Syracuse, NY Office Building Fire, Feb 1939
FIREMEN TRAPPED AS BUILDING COLLAPSES.
8 MEN PLUNGED THREE STORIES IN SYRACUSE BLAZE.
LITTLE HOPE HELD FOR LIVES OF VICTIMS AS RESCUERS SEARCH SMOKING RUINS.
Syracuse (AP) -- Eight firemen, trapped in the collapse of a burning office building, were given up for dead today as rescue crews searched the still smoking ruins in the heart of the city's business section.
"All hope has been abandoned," declared the Fire Chief EDWARD W. GIESELMAN. "The men are dead -- they are buried under tons of wreckage."
Hours after the collapse of the final wall, occasional spurts of flame still came from the blackened ruins hindering the work of weary rescue crews who continued their hopeless effort to reach the entombed men.
GIESELMAN, said it might be hours before the bodies of the firemen were removed. Meantime in a fire station less than a block away, weeping wives and children of the missing men huddled together still awaiting a word of hope.
District Attorney DONALD MacWHINNEY already had launched an investigation into the cause of the fire. He said one of the first witnesses questioned was CLIFFORD KEEP, operator of a restaurant on the ground floor of the wrecked building, which was known as the Collins block. MR. KEEP had experienced some labor trouble recently, MacWHINNEY said and that he intended to investigate the situation.
Syracuse (AP) -- Rescue crews searched the smoking ruins of a five-story brick office building at dawn today for eight firemen trapped when the roof of the fire-swept structure collapsed.
Amid uncertainty whether any of the six remained alive, the city mobilized its police, fire and public works department forces to speed the work of rescue. A seventh fireman, rescued an hour after the collapse, was taken to a hospital critically injured.
Fire department officials reported the missing men were on the third floor of the building, when the roof collapsed with a roar like an explosion, carrying them into the cellar under a mass of falling wreckage.
Rescue efforts were hindered by fear that the work of digging in the ruins might bring down one of the walls of the ruined building. All ambulances in the city were dispatched to the scene.
The rescued man, removed from the wreckage through a sidewalk grating, was identified as Fireman WILLIAM F. MOORE.
Those still missing were listed as:
Lieut. DAVID LAVINE.
Lieut. ALBERT G. YOUNG.
Lieut. RAYMOND E. BAUDER.
Fireman JOHN W. AGAN.
Fireman JAMES E. DIAMOND.
Fireman G. MICHAEL DIXON.
District Chief THOMAS J. DUGAN was also reported missing. It was not immediately known whether or not he was buried in the debris with the other missing men.
Police and fire department officials said the cause of the blaze which was discovered at 1:50 A.M., was uncertain. Scores of fire companies, called out by a general alarm, poured streams of water into the building for 45 minutes before the flames were brought under control.
Collapse of the roof occurred at about 4 A.M. as firemen poked through the smoke-filled upper floors.
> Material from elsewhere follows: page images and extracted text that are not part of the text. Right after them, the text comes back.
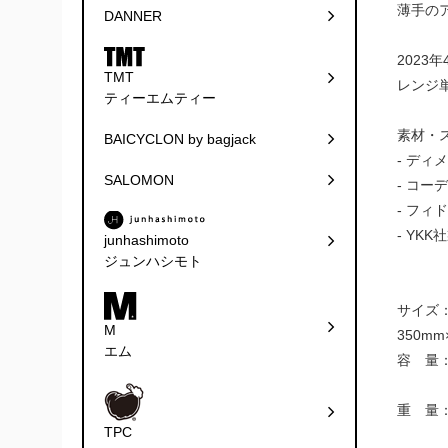
薄手の
DANNER
202
TMT
レンジ
ティーエムティー
素材・
BAICYCLON by bagjack
- ディ
SALOMON
- コー
- フ
- YK
junhashimoto
ジュンハシモト
サイズ：
M
350m
エム
容 量：
7リ
重 量
TPC
450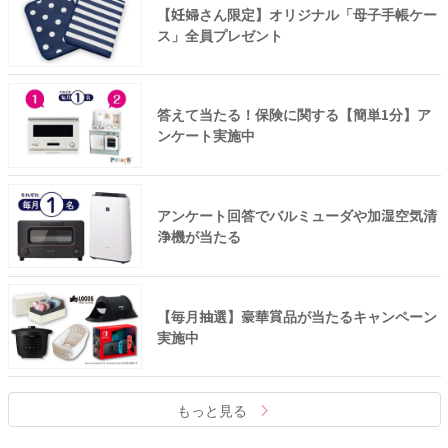
【妊婦さん限定】オリジナル「母子手帳ケー
ス」全員プレゼント
答えて当たる！保険に関する【簡単1分】ア
ンケート実施中
アンケート回答でバルミューダや加湿空気清
浄機が当たる
【毎月抽選】豪華賞品が当たるキャンペーン
実施中
もっと見る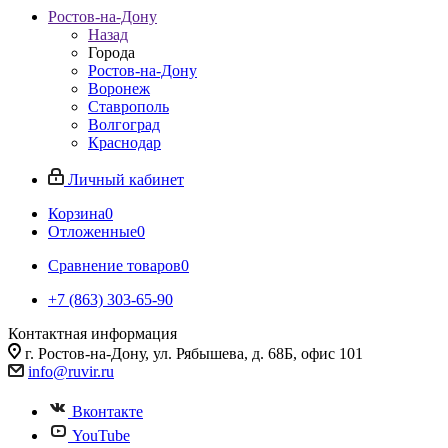
Ростов-на-Дону
Назад
Города
Ростов-на-Дону
Воронеж
Ставрополь
Волгоград
Краснодар
Личный кабинет
Корзина
0
Отложенные
0
Сравнение товаров
0
+7 (863) 303-65-90
Контактная информация
г. Ростов-на-Дону, ул. Рябышева, д. 68Б, офис 101
info@ruvir.ru
Вконтакте
YouTube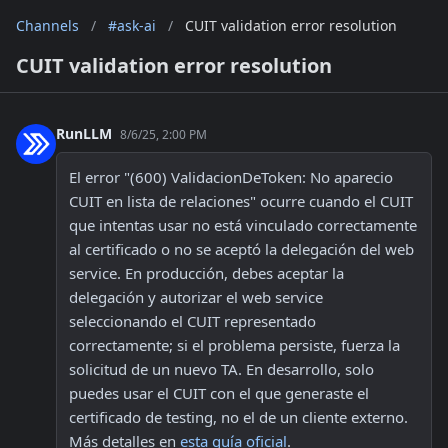
Channels
/
#ask-ai
/
CUIT validation error resolution
CUIT validation error resolution
RunLLM
8/6/25, 2:00 PM
El error "(600) ValidacionDeToken: No aparecio 
CUIT en lista de relaciones" ocurre cuando el CUIT 
que intentas usar no está vinculado correctamente 
al certificado o no se aceptó la delegación del web 
service. En producción, debes aceptar la 
delegación y autorizar el web service 
seleccionando el CUIT representado 
correctamente; si el problema persiste, fuerza la 
solicitud de un nuevo TA. En desarrollo, solo 
puedes usar el CUIT con el que generaste el 
certificado de testing, no el de un cliente externo. 
Más detalles en 
esta guía oficial
.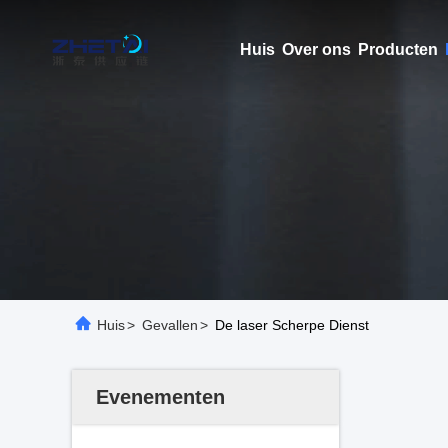
Huis
Over ons
Producten
Huis
>
Gevallen
>
De laser Scherpe Dienst
Evenementen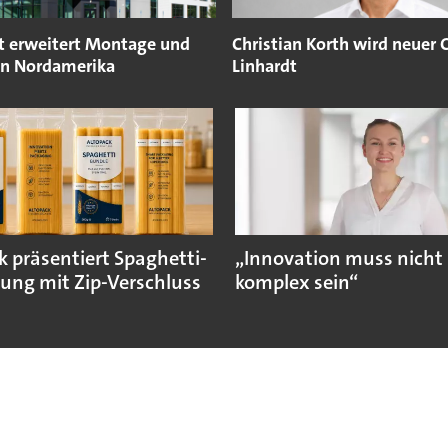
t erweitert Montage und
Christian Korth wird neuer
 in Nordamerika
Linhardt
k präsentiert Spaghetti-
„Innovation muss nicht
ung mit Zip-Verschluss
komplex sein“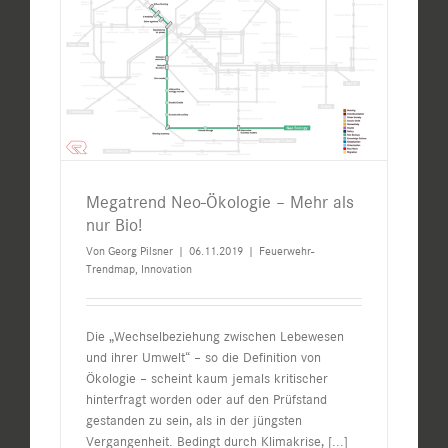
Megatrend Neo-Ökologie – Mehr als
nur Bio!
Von
Georg Pilsner
|
06.11.2019
|
Feuerwehr-
Trendmap
,
Innovation
Die „Wechselbeziehung zwischen Lebewesen
und ihrer Umwelt“ – so die Definition von
Ökologie – scheint kaum jemals kritischer
hinterfragt worden oder auf den Prüfstand
gestanden zu sein, als in der jüngsten
Vergangenheit. Bedingt durch Klimakrise,
[...]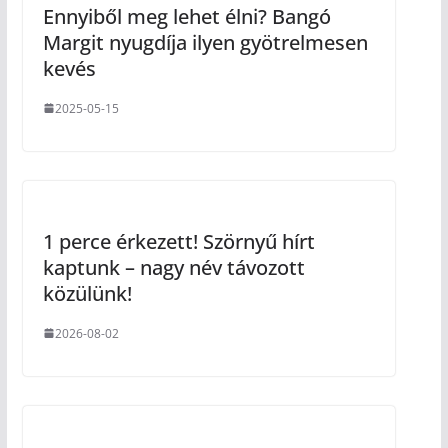
Ennyiből meg lehet élni? Bangó
Margit nyugdíja ilyen gyötrelmesen
kevés
2025-05-15
1 perce érkezett! Szörnyű hírt
kaptunk – nagy név távozott
közülünk!
2026-08-02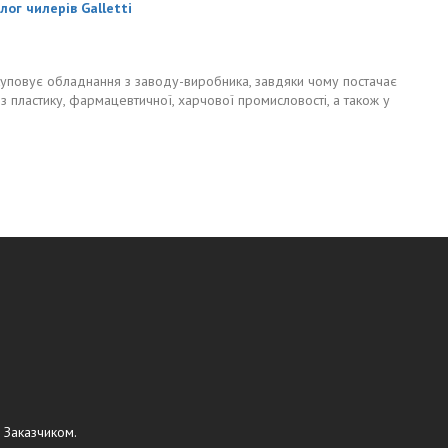
лог чилерів Galletti
уповує обладнання з заводу-виробника, завдяки чому постачає
із пластику, фармацевтичної, харчової промисловості, а також у
 Заказчиком.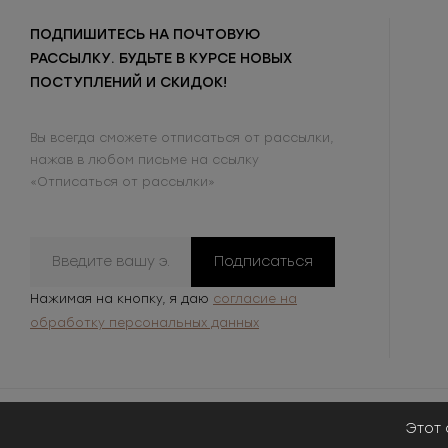
ПОДПИШИТЕСЬ НА ПОЧТОВУЮ
РАССЫЛКУ. БУДЬТЕ В КУРСЕ НОВЫХ
ПОСТУПЛЕНИЙ И СКИДОК!
Вы всегда сможете отписаться от рассылки,
нажав в любом письме на ссылку
«Отписаться от рассылки»
Подписаться
Нажимая на кнопку, я даю
согласие на
обработку персональных данных
Этот 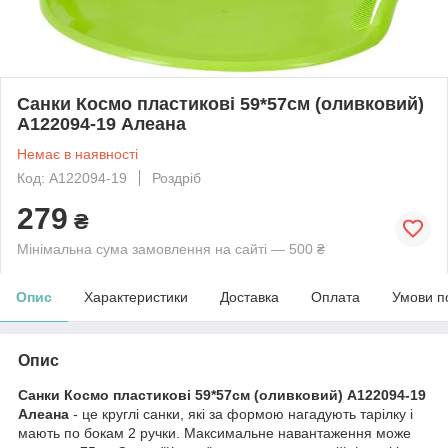
Санки Космо пластикові 59*57см (оливковий)
А122094-19 Алеана
Немає в наявності
Код: А122094-19
Роздріб
279
₴
Мінімальна сума замовлення на сайті — 500 ₴
Опис
Характеристики
Доставка
Оплата
Умови п
Опис
Санки Космо пластикові 59*57см (оливковий) А122094-19
Алеана
- це круглі санки, які за формою нагадують тарілку і
мають по бокам 2 ручки. Максимальне навантаження може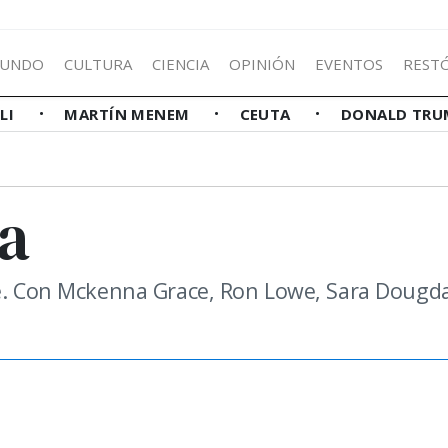
UNDO
CULTURA
CIENCIA
OPINIÓN
EVENTOS
REST
LLI
MARTÍN MENEM
CEUTA
DONALD TRU
la
we. Con Mckenna Grace, Ron Lowe, Sara Dougda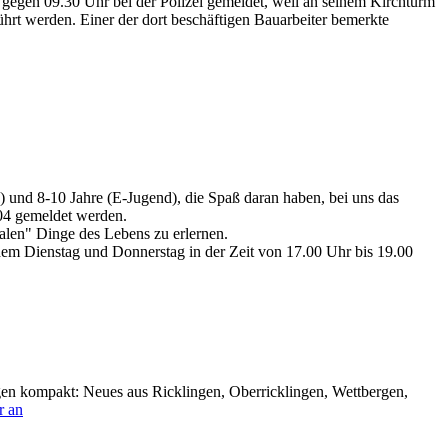
 gegen 09.30 Uhr bei der Polizei gemeldet, weil an seinem Kirchturm
ührt werden. Einer der dort beschäftigen Bauarbeiter bemerkte
) und 8-10 Jahre (E-Jugend), die Spaß daran haben, bei uns das
004 gemeldet werden.
malen" Dinge des Lebens zu erlernen.
em Dienstag und Donnerstag in der Zeit von 17.00 Uhr bis 19.00
gen kompakt: Neues aus Ricklingen, Oberricklingen, Wettbergen,
r an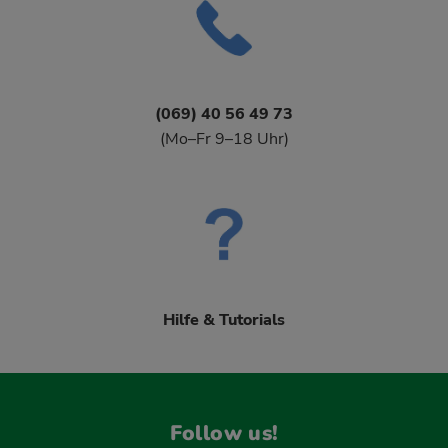
(069) 40 56 49 73
(Mo–Fr 9–18 Uhr)
Hilfe & Tutorials
Follow us!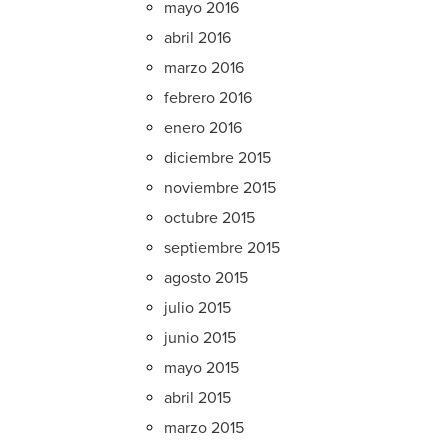
mayo 2016
abril 2016
marzo 2016
febrero 2016
enero 2016
diciembre 2015
noviembre 2015
octubre 2015
septiembre 2015
agosto 2015
julio 2015
junio 2015
mayo 2015
abril 2015
marzo 2015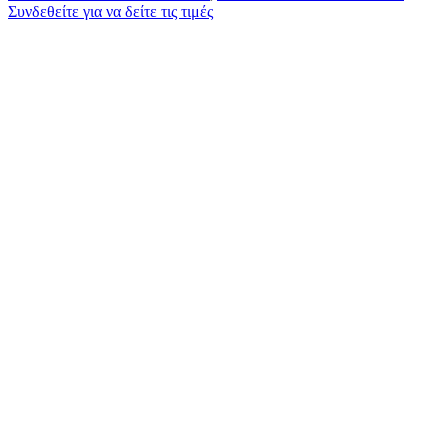
Συνδεθείτε για να δείτε τις τιμές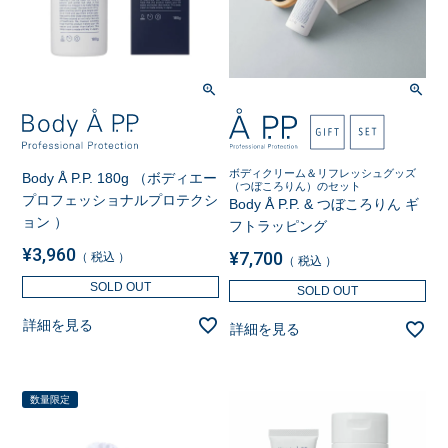
ボディクリーム＆リフレッシュグッズ
Body Å P.P. 180g （ボディエー
（つぼころりん）のセット
プロフェッショナルプロテクシ
Body Å P.P. & つぼころりん ギ
ョン ）
フトラッピング
¥
3,960
¥
7,700
税込
税込
SOLD OUT
SOLD OUT
詳細を見る
詳細を見る
数量限定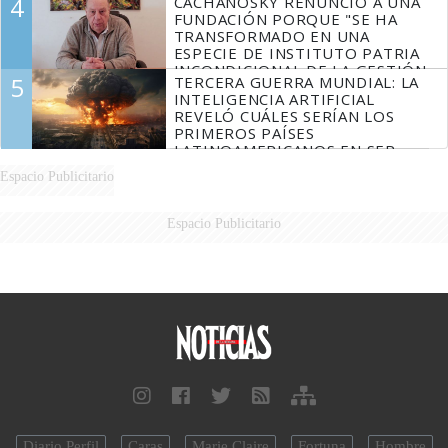
4
CACHANOSKY RENUNCIÓ A UNA
FUNDACIÓN PORQUE "SE HA
TRANSFORMADO EN UNA
ESPECIE DE INSTITUTO PATRIA
INCONDICIONAL DE LA GESTIÓN
5
TERCERA GUERRA MUNDIAL: LA
DE MILEI"
INTELIGENCIA ARTIFICIAL
REVELÓ CUÁLES SERÍAN LOS
PRIMEROS PAÍSES
LATINOAMERICANOS EN SER
DERROTADOS
Espacio Publicitario
Espacio Publicitario
Diario Perfil
Caras
Marie Claire
Fortuna
Hombre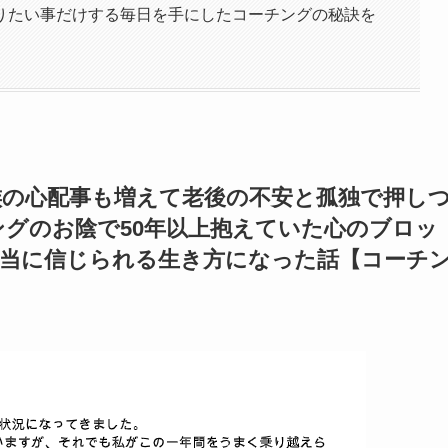
りたい事だけする毎日を手にしたコーチングの秘訣を
族の心配事も増えて老後の不安と孤独で押し
グのお陰で50年以上抱えていた心のブロッ
本当に信じられる生き方になった話【コーチ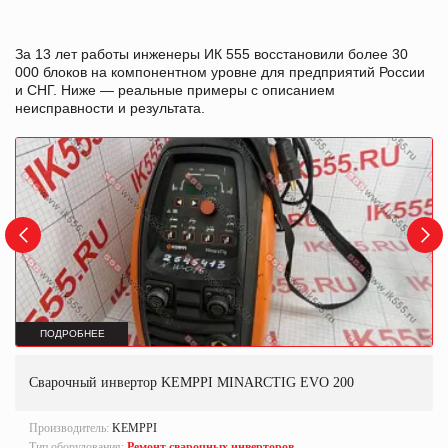
За 13 лет работы инженеры ИК 555 восстановили более 30
000 блоков на компонентном уровне для предприятий России
и СНГ. Ниже — реальные примеры с описанием
неисправности и результата.
ПОДРОБНЕЕ
Сварочный инвертор KEMPPI MINARCTIG EVO 200
Производитель:
KEMPPI
Тип оборудования:
Ремонт сварочных инверторов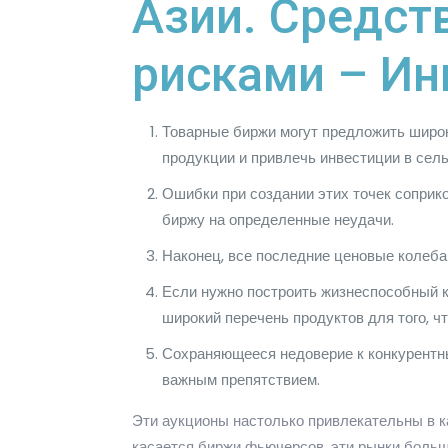
Азии. Средст
рисками – Ин
Товарные биржи могут предложить широк
продукции и привлечь инвестиции в сель
Ошибки при создании этих точек соприк
биржу на определенные неудачи.
Наконец, все последние ценовые колеба
Если нужно построить жизнеспособный ко
широкий перечень продуктов для того, 
Сохраняющееся недоверие к конкурентным
важным препятствием.
Эти аукционы настолько привлекательны в к
касается биржи фьючерсов, эти рынки больш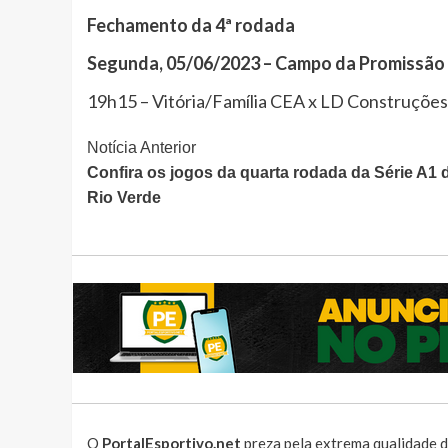
Fechamento da 4ª rodada
Segunda, 05/06/2023 – Campo da Promissão
19h15 – Vitória/Família CEA x LD Construçõe
Continue
Notícia Anterior
Confira os jogos da quarta rodada da Série A1 
Lendo
Rio Verde
O
PortalEsportivo.net
preza pela extrema qualidade d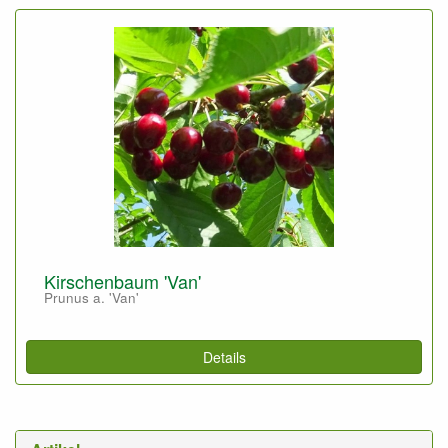
Kirschenbaum 'Van'
Prunus a. 'Van'
Details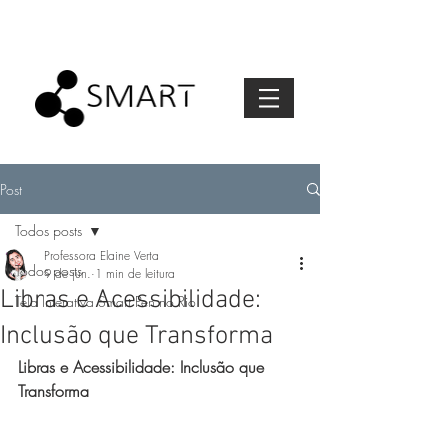
Post
Todos posts
Professora Elaine Verta
Todos posts
9 de jun.
1 min de leitura
Libras e Acessibilidade:
Tela Interativa Smart Pen no Rio
Inclusão que Transforma
Libras e Acessibilidade: Inclusão que 
Transforma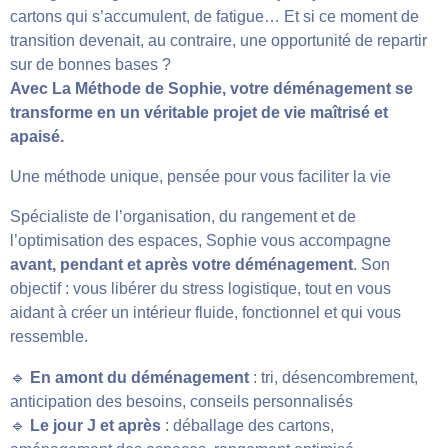
cartons qui s’accumulent, de fatigue… Et si ce moment de
transition devenait, au contraire, une opportunité de repartir
sur de bonnes bases ?
Avec La Méthode de Sophie, votre déménagement se
transforme en un véritable projet de vie maîtrisé et
apaisé.
Une méthode unique, pensée pour vous faciliter la vie
Spécialiste de l’organisation, du rangement et de
l’optimisation des espaces, Sophie vous accompagne
avant, pendant et après votre déménagement
. Son
objectif : vous libérer du stress logistique, tout en vous
aidant à créer un intérieur fluide, fonctionnel et qui vous
ressemble.
🔹
En amont du déménagement
: tri, désencombrement,
anticipation des besoins, conseils personnalisés
🔹
Le jour J et après
: déballage des cartons,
The wrecked building is located on East Genesee Street, near the heart of the business district and a block off Salina Street, main thoroughfare of the city.
The first floor was occupied by a restaurant, while the upper floors were untenanted.
Officials of the Onondaga County Savings Bank, which owns the structure, were unable to estimate the loss immediately. The operator of the ground floor restaurant, however, estimated her own loss at $7,000 to $10,000.
Despite the early hour at which the fire occurred, hundreds were attracted to the scene by the spectacular blaze. For a time, adjoining structures were threatened by a westerly wind which showered them with sparks.
Fire marshall CHARLES WILKES said firewalls apparently saved buildings immediately adjoining.